Liu Xiaobo, the Nobel Prize laureate, was famously imprisoned under this legal tool until his death — largely for his writings and essays. In the case of the legislators and activists, “subversion” meant running a primary to try to form a democratically elected opposition to those in Hong Kong’s legislature who are inclined to politically support the central government of the PRC. It’s easy to see in this case how subversion might be expanded to cover a variety of ambiguous cases.

This has led to a search for alternative places to store wealth, alternatives that would ideally flow across borders easily, while allowing any individual to maintain control, without the need to have a third-party manage and potentially censor access to their ledger of funds.

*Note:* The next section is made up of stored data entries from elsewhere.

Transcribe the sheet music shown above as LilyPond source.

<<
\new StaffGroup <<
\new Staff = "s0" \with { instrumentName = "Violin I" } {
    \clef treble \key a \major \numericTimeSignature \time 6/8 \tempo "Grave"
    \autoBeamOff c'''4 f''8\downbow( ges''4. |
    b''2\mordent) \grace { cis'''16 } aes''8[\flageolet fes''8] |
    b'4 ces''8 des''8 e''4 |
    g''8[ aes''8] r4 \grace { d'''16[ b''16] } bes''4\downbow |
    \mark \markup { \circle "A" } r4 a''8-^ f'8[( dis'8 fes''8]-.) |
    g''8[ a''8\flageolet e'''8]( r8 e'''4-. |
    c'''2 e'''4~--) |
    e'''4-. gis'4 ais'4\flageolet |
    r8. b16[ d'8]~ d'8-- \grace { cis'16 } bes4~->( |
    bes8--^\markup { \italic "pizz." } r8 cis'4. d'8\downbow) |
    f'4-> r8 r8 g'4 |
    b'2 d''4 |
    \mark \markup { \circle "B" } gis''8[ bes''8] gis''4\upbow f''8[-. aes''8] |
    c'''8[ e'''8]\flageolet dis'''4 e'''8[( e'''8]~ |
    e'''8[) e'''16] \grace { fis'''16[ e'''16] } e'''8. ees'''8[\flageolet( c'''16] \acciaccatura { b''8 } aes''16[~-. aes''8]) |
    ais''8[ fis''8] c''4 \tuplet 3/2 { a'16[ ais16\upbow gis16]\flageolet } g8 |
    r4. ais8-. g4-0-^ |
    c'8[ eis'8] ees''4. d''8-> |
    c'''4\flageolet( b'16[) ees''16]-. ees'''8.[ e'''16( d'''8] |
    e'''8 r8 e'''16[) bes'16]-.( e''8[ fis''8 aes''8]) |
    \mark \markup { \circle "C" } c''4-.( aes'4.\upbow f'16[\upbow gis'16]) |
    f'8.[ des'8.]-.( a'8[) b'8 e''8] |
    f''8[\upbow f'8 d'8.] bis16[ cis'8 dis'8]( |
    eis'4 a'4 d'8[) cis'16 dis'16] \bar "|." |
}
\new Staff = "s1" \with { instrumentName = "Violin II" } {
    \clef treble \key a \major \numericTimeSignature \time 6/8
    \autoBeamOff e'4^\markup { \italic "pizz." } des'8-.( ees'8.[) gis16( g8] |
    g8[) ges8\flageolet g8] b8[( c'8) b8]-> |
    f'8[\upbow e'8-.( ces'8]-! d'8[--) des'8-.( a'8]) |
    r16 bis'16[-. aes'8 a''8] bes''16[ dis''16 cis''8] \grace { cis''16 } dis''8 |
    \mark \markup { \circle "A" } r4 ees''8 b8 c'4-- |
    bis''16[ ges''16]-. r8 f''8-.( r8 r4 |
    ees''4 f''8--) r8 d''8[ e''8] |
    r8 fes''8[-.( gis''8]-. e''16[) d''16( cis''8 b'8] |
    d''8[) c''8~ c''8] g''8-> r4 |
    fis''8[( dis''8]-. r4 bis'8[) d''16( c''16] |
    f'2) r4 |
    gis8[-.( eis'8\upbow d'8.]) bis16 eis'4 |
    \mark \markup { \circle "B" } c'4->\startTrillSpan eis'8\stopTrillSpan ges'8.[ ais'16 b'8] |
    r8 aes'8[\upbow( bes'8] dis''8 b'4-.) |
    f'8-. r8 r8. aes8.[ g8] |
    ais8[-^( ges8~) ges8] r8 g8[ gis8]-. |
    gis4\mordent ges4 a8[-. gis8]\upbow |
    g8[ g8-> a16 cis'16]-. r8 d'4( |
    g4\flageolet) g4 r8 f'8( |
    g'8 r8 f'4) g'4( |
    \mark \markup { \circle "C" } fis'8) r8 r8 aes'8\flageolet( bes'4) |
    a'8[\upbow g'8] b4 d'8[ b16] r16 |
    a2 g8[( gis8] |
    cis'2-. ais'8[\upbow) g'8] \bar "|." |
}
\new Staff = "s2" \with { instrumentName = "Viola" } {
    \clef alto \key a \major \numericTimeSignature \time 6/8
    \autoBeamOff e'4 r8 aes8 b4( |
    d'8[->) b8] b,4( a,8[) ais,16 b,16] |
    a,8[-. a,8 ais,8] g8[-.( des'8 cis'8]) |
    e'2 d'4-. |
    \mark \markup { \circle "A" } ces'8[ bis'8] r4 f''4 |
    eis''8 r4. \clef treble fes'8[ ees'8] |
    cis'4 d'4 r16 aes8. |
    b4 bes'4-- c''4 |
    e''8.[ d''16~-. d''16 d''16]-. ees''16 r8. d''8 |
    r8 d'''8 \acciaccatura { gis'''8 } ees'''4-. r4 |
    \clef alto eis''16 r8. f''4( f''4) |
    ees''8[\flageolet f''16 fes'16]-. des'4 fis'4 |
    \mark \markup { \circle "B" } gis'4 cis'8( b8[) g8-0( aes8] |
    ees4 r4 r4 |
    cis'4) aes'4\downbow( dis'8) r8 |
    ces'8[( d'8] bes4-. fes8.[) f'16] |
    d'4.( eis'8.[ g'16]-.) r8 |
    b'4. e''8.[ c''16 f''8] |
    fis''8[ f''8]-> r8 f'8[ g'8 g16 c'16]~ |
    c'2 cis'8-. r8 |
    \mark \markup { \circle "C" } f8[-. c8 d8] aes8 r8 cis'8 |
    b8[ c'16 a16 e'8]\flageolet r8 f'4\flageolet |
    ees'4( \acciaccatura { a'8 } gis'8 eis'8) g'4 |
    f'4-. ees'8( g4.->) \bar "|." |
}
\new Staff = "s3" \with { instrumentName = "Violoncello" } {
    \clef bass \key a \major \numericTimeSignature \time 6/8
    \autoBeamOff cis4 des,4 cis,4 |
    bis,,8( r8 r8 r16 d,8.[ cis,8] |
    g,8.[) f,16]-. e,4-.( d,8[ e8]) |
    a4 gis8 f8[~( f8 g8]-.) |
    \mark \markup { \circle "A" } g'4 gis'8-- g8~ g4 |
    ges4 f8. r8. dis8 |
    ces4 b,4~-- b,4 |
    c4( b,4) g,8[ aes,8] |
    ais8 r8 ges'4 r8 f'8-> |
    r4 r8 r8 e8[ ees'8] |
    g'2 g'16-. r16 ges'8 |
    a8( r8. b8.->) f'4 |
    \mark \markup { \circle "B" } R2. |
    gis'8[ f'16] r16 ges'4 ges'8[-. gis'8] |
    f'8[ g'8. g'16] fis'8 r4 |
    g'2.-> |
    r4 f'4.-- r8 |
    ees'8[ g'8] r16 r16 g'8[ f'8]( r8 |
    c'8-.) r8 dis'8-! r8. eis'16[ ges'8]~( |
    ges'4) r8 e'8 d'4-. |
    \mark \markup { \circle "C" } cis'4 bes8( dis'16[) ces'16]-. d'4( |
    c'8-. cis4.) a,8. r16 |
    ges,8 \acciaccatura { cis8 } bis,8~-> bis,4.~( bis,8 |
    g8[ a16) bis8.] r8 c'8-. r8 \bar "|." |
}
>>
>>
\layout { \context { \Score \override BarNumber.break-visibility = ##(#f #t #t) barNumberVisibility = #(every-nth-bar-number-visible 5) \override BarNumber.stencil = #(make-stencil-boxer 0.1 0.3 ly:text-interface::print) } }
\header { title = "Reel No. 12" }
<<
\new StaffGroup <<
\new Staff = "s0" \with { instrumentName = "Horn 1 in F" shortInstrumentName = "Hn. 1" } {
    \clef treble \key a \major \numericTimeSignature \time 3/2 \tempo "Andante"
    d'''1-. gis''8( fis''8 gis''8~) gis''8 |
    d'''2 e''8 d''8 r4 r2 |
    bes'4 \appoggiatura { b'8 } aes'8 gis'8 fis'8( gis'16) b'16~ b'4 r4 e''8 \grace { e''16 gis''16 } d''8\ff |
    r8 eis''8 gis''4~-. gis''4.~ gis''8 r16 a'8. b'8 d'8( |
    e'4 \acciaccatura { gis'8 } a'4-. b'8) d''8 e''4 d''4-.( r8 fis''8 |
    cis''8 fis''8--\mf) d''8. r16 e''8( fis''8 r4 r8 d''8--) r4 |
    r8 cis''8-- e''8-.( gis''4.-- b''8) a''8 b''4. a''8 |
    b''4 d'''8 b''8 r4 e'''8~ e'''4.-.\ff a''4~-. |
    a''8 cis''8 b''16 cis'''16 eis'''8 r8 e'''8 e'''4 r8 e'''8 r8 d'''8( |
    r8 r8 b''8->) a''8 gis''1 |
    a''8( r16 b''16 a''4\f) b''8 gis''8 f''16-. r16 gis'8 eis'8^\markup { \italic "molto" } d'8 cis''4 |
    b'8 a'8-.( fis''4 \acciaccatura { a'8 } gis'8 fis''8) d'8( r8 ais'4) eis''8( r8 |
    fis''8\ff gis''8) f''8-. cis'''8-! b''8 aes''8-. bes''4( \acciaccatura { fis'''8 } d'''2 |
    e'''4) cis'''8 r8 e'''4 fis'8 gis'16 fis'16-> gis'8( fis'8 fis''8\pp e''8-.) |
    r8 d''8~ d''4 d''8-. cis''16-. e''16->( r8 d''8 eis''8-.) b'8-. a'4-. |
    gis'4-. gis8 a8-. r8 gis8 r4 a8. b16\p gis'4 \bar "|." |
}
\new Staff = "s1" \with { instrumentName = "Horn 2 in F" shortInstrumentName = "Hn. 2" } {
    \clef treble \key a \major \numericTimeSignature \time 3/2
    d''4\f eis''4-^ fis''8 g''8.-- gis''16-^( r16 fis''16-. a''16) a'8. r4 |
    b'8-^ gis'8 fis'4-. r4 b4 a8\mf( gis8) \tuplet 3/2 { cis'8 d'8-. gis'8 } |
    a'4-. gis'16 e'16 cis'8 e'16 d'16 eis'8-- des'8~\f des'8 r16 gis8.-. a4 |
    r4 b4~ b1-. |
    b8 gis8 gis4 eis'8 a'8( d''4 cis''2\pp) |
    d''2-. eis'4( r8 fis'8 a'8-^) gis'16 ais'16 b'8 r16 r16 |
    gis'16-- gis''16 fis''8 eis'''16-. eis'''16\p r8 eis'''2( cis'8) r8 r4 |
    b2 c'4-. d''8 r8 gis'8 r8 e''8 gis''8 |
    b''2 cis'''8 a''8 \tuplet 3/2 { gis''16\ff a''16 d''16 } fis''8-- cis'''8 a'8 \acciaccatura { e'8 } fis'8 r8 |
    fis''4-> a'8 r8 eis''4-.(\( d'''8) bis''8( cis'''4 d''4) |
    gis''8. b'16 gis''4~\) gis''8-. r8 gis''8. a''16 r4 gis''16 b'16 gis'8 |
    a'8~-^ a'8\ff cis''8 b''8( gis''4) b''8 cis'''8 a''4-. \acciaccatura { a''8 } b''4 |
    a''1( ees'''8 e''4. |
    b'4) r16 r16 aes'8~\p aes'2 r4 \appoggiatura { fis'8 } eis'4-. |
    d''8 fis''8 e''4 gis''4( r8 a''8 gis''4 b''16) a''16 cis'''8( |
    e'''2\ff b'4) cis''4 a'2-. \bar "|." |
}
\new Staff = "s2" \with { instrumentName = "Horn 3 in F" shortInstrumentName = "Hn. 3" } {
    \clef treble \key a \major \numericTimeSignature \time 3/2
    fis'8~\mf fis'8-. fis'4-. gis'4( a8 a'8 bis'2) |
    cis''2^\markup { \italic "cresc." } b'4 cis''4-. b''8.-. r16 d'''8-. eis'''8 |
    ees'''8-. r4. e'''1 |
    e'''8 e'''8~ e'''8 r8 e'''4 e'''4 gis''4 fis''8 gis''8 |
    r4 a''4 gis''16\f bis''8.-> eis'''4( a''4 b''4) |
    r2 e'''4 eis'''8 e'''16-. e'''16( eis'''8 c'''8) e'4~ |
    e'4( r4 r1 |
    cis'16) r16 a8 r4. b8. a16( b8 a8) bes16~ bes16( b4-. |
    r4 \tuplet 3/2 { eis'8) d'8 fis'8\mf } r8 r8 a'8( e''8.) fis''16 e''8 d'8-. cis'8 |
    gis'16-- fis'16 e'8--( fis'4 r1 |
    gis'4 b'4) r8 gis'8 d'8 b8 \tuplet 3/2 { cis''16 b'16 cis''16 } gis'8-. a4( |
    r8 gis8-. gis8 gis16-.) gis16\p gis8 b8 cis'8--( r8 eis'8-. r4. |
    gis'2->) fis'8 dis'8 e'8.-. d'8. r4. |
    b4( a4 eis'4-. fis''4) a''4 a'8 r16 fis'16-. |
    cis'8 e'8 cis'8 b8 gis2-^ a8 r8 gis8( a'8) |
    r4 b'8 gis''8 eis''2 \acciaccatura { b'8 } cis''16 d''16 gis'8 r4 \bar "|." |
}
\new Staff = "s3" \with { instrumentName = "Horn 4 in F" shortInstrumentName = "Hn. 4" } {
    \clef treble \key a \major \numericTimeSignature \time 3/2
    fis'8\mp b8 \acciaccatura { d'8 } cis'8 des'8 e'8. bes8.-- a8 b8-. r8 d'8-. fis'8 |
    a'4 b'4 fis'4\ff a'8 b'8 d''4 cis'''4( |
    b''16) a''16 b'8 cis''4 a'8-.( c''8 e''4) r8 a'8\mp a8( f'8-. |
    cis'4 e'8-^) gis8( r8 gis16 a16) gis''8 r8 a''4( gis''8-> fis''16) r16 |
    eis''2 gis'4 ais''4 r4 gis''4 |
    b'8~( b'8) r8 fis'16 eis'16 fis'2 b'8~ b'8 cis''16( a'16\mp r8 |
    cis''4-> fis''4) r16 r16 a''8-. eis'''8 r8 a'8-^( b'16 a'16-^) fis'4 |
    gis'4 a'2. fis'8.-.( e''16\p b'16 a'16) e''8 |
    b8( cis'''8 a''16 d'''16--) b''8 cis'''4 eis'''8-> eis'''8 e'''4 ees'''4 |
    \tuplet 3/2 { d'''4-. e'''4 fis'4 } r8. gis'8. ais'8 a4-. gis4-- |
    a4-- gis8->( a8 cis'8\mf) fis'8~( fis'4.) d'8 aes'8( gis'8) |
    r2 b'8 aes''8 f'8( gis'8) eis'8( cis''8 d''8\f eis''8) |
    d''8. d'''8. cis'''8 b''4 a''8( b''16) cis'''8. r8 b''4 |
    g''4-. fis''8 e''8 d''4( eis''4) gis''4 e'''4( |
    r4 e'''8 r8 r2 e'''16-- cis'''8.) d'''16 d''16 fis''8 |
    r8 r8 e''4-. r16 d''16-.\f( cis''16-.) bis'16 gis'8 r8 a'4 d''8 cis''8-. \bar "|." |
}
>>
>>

Bitcoin is already something that has somewhat of a history in Hong Kong. The Bitcoin Association of Hong Kong has placed ads across trams and near banks asking for people to “be their own bank”, advancing the argument that people in Hong Kong should consider bitcoin for specifically the self-custody and censorship resistance that it offers.

Yet the same association has warned against new regulations that makes it difficult for Hong Kongers to get access to bitcoin.

The fundamental fact is that once you have access to bitcoin, nobody can deny access to your funds or freeze your funds or access to the international bitcoin network if you have the option to hold your own keys. No banking system around the world can be totally immune to pressure from an immensely powerful geopolitical institution to censor the transfer of funds — yet bitcoin was designed with censorship resistance and content neutrality in mind.

As prices have increased, some ardent skeptics have turned their thoughts around when it comes to cryptocurrencies. While the price point is what probably appeals most to institutional investors, it is thinkers on the intersect of finance and power that might have shifted their views most fundamentally on the intersection between bitcoin and human rights/financial liberty.

The Financial Times and many of its editors have been notably skeptical about bitcoin, yet one of them opined that bitcoin has value “in [a] world [that] slips towards authoritarianism and civil liberties cannot be taken for granted.”

That world is no longer just a hypothetical in a line of copy. For many in the world, including in Hong Kong, it has become a blunt reality. Bitcoin is essential for situations like this: an option that is censorship resistant, international, and portable by default, in a world where states apply their powers broadly and ambiguously.